Он дал ей все, но закрывая глаза
[Это словно проклятие]
Она видит, видит, видит…. тебя.
{И припев:}
Она устала и не ждет тебя,
Не ждет твое «прости»,
Но если ты узнаешь, что она несчастлива,
Придешь ее спасти?
В ушах тихим звоном льется ее голос. Перед глазами картина, как Леся медленно двигается по сцене и выдыхает в микрофон, словно обращаясь к кому-то конкретному:
И я всегда буду звать одного тебя,
Ждать одного тебя….
Прижимаю к себе гитару, останавливаюсь. По крайней мере, получилось похоже. Это же просто рай — вот так перекладывать свои чувства на ноты, вплетать в аккорды, заключать в слова и иметь возможность делиться со всем миром. Просто потрясающе!
И песня — отпад.
Я вдруг замираю. В дверях стоит Аня. Из одежды на ней только широченная улыбка. Сияющая и смелая. Передо мной девушка-мечта. Она поднимает руку и отводит от лица прядь мокрых волос, хитро сверкает глазами, манит пальчиком.
Похоже, мой взгляд выдает меня с головой.
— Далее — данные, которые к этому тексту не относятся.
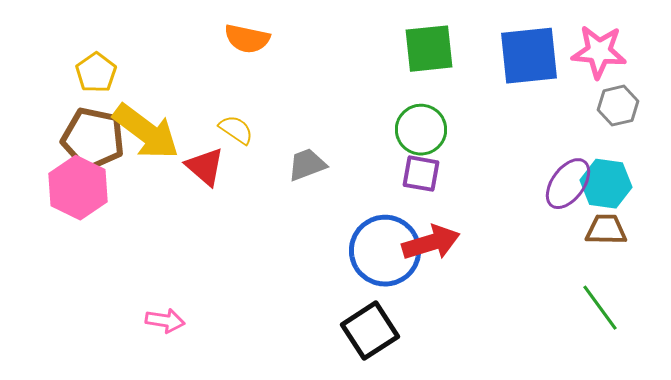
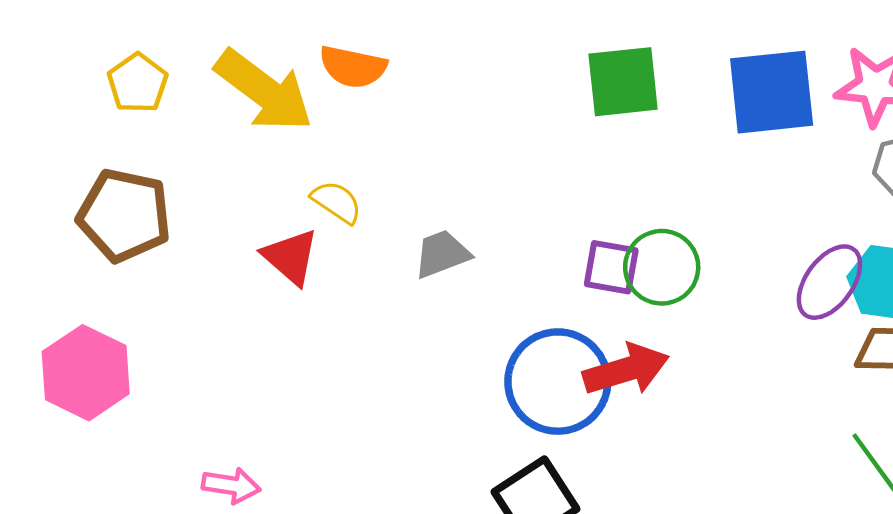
yellow pentagon: (96, 73) -> (138, 83), moved
green circle: (421, 130) -> (662, 267), moved
yellow arrow: (146, 132) -> (264, 91), moved
pink hexagon: (78, 188) -> (86, 373), moved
Ангел на моем левом плече завороженно следит за каждым движением, Демон на правом шепчет, что нужно скорее попробовать ее на вкус. Мне хочется присвистнуть, но вместо этого я затихаю. Просто смотрю на нее, не зная, что делать дальше.
— То есть, ты больше не боишься, что моя мама явится в самый неподходящий момент? — Наконец, выдаю я, продолжая жадно разглядывать все выпуклости на ее теле.
Взгляд любуется линией талии и бедер, плавной, покатой. По ней просто необходимо пройтись ладонью, потом языком. Остановиться и, улучив момент, шлепнуть по упругой заднице, да так, чтобы непременно остался красный отпечаток на коже. А потом на ее неожиданный вскрик ответить грубым поцелуем и настойчивыми домогательствами. И только утолив свой голод, вновь можно будет возвращаться к нежностям.